The market reaction to the mid-term elections on Tuesday was relatively muted as the anticipated Republican “red wave” turned into a “red trickle.” As of this writing, several news organizations have called the Senate for the Democrats. The final tally for the House remains in question, but Republicans are highly favored to gain a slim majority. We will likely get a divided government, which is generally favorable for financial market performance.

European shares continued their streak of positive performance for the fourth consecutive week as they drifted higher with the upward move in U.S. stocks. Eurozone indices were up around 5% on average. At the same time, the UK experienced a slight decline as its economic situation continued to deteriorate materially (as evidenced by the country’s negative GDP print). The Bank of England forecasted the third quarter to start an anticipated two-year recession. More broadly, the European Commission predicted that the eurozone economy would contract in the fourth quarter, seeing continued weakness through at least the first quarter of 2023, and raised inflation predictions for 2024 north of 2.5%.

Japan’s stock market showed gains of around 4% while gaining momentum from the Bank of Japan's statement of intention to maintain an ultra-loose monetary policy approach.

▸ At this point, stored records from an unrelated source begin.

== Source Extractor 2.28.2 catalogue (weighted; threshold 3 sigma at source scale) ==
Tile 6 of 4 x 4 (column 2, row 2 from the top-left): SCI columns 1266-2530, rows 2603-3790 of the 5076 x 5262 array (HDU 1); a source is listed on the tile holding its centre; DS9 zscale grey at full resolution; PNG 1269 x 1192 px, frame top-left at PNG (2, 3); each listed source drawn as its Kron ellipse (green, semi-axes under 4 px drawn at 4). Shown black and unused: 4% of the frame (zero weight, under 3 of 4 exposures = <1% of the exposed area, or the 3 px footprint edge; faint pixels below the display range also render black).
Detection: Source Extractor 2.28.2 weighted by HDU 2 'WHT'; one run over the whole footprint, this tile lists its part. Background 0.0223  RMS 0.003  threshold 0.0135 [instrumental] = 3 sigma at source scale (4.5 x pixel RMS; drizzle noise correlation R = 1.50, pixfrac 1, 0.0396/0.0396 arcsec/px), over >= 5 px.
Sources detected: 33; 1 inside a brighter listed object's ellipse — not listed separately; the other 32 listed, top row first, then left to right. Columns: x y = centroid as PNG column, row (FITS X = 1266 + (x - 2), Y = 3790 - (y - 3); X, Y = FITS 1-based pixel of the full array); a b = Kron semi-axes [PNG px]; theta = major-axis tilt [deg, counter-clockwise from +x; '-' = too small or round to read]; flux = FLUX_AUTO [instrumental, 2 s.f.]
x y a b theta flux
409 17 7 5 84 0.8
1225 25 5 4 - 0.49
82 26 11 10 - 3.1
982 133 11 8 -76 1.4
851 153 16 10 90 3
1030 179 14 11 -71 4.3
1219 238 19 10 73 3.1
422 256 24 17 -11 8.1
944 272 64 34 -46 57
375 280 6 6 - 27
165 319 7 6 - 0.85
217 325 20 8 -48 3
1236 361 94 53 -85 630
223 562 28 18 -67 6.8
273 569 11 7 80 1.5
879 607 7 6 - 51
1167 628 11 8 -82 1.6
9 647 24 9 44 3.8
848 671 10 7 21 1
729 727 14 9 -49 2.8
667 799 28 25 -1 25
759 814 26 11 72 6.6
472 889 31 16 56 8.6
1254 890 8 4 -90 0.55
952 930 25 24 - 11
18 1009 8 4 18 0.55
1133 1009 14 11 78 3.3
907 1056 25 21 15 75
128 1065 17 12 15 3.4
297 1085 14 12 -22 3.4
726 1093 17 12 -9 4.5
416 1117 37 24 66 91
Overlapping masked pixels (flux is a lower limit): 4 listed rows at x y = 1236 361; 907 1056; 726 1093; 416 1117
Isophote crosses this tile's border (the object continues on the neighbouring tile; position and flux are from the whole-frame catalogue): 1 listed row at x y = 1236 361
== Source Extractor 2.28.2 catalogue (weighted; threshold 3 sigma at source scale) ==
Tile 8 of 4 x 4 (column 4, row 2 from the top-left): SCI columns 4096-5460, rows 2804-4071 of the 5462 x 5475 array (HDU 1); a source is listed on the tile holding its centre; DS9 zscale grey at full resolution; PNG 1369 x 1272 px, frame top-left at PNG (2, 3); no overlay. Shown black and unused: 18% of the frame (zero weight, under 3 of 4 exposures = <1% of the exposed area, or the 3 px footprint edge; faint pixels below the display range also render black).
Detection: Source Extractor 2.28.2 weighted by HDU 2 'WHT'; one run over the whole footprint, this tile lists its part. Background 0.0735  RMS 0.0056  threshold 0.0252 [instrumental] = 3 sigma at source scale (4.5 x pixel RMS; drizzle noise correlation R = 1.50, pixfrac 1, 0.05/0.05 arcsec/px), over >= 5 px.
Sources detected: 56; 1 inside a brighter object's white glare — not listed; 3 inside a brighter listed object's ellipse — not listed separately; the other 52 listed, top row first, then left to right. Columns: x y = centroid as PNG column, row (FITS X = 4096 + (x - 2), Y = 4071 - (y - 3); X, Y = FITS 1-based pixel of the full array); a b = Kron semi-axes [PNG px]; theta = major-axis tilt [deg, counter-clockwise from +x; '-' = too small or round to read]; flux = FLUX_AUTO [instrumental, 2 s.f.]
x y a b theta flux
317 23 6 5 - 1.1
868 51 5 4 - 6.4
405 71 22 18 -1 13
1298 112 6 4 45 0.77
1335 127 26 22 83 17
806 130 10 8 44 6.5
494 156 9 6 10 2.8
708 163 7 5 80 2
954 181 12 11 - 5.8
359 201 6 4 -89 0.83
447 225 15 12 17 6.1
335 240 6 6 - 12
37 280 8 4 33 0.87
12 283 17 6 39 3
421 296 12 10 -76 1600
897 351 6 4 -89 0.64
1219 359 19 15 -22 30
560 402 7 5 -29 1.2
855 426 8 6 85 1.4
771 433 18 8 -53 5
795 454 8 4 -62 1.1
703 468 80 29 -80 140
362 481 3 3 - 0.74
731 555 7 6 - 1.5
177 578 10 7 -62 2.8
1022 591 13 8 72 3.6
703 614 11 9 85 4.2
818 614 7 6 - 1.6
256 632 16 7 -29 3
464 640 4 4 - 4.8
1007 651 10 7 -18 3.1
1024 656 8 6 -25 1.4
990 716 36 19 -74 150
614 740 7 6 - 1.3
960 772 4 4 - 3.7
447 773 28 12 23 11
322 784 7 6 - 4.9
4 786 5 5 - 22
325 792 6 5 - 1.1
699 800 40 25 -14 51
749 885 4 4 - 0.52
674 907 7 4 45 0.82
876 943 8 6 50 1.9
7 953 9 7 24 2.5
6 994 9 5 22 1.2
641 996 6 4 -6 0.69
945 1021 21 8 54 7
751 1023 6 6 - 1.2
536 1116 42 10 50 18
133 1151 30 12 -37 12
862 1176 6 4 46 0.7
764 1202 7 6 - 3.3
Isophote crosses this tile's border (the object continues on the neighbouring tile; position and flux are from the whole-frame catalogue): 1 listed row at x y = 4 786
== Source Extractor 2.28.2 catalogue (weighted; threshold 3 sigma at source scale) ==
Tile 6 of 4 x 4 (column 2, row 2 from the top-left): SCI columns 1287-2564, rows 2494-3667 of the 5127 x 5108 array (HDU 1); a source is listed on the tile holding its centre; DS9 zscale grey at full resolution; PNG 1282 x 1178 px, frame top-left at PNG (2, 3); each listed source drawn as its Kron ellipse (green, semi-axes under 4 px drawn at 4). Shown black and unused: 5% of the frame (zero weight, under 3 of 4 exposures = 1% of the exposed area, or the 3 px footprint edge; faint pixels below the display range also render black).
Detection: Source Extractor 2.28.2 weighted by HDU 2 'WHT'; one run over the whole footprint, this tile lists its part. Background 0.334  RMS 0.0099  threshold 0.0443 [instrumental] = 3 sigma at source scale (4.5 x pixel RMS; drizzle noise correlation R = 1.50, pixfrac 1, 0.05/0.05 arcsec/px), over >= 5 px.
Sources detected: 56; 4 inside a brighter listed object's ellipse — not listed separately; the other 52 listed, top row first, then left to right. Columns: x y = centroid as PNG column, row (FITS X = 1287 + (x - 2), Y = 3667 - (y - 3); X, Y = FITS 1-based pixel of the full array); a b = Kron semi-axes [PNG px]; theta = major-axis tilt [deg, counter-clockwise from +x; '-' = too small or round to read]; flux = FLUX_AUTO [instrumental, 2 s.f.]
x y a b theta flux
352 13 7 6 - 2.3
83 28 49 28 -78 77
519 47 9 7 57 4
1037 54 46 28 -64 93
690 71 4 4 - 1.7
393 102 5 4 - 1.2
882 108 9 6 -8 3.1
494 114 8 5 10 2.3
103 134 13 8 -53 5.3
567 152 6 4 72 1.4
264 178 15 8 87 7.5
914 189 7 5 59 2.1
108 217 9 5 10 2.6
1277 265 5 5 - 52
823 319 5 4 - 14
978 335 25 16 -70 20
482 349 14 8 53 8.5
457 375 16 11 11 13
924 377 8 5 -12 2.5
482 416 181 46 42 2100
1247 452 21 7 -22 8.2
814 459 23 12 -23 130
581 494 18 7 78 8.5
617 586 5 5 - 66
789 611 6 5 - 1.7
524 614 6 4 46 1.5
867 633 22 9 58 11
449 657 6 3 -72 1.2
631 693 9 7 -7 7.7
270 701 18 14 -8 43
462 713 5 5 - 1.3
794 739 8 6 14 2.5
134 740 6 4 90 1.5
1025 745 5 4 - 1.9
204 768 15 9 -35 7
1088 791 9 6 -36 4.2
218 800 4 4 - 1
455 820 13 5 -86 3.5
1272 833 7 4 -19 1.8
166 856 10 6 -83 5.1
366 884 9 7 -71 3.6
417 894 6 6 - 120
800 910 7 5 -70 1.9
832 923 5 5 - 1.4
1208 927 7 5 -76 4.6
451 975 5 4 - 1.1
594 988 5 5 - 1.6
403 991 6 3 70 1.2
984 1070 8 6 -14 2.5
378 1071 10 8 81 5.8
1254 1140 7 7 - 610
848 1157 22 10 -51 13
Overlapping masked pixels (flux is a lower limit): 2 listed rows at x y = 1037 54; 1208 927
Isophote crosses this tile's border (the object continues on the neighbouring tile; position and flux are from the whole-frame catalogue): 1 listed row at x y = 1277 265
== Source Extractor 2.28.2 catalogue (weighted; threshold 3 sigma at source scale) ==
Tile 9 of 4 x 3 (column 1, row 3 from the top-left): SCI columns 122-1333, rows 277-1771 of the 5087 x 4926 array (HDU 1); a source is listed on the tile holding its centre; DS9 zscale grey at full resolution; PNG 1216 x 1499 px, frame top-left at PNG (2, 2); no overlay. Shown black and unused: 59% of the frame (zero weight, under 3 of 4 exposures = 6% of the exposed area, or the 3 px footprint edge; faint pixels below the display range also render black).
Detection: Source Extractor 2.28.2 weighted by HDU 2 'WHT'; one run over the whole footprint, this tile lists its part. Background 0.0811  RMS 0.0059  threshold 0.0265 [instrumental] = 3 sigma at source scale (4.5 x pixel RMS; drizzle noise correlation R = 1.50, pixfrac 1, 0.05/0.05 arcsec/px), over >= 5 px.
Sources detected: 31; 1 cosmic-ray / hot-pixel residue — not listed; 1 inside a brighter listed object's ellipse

Finally, China shares were up thanks to a Friday announcement from the government that marginally walked back its strict zero-COVID policy by reducing mandatory quarantine times for inbound travelers and implementing slightly less restrictive testing requirements.

Across the Markets
  • U.S. equities were higher this week, with the S&P 500® up 5.9%, more than erasing the prior week’s declines.
  • The U.S. 10-year yield dropped sharply by 28 basis points on Thursday and ended the week at 3.81%, its first time under 4% in about six weeks.
  • Oil gyrated throughout the week and ended at just under $89/bbl, a 4% week-over-week decline.
  • The U.S. dollar finally experienced some cooling off as the Index precipitously dropped to a three-month low.
  • The Atlanta Fed’s GDPNow model estimate for U.S. real GDP growth for the fourth quarter of 2022 continued to kick higher with a projected level now at 4.0%, although consensus estimates are tracking at a more muted range of -1.25% to +1.75%.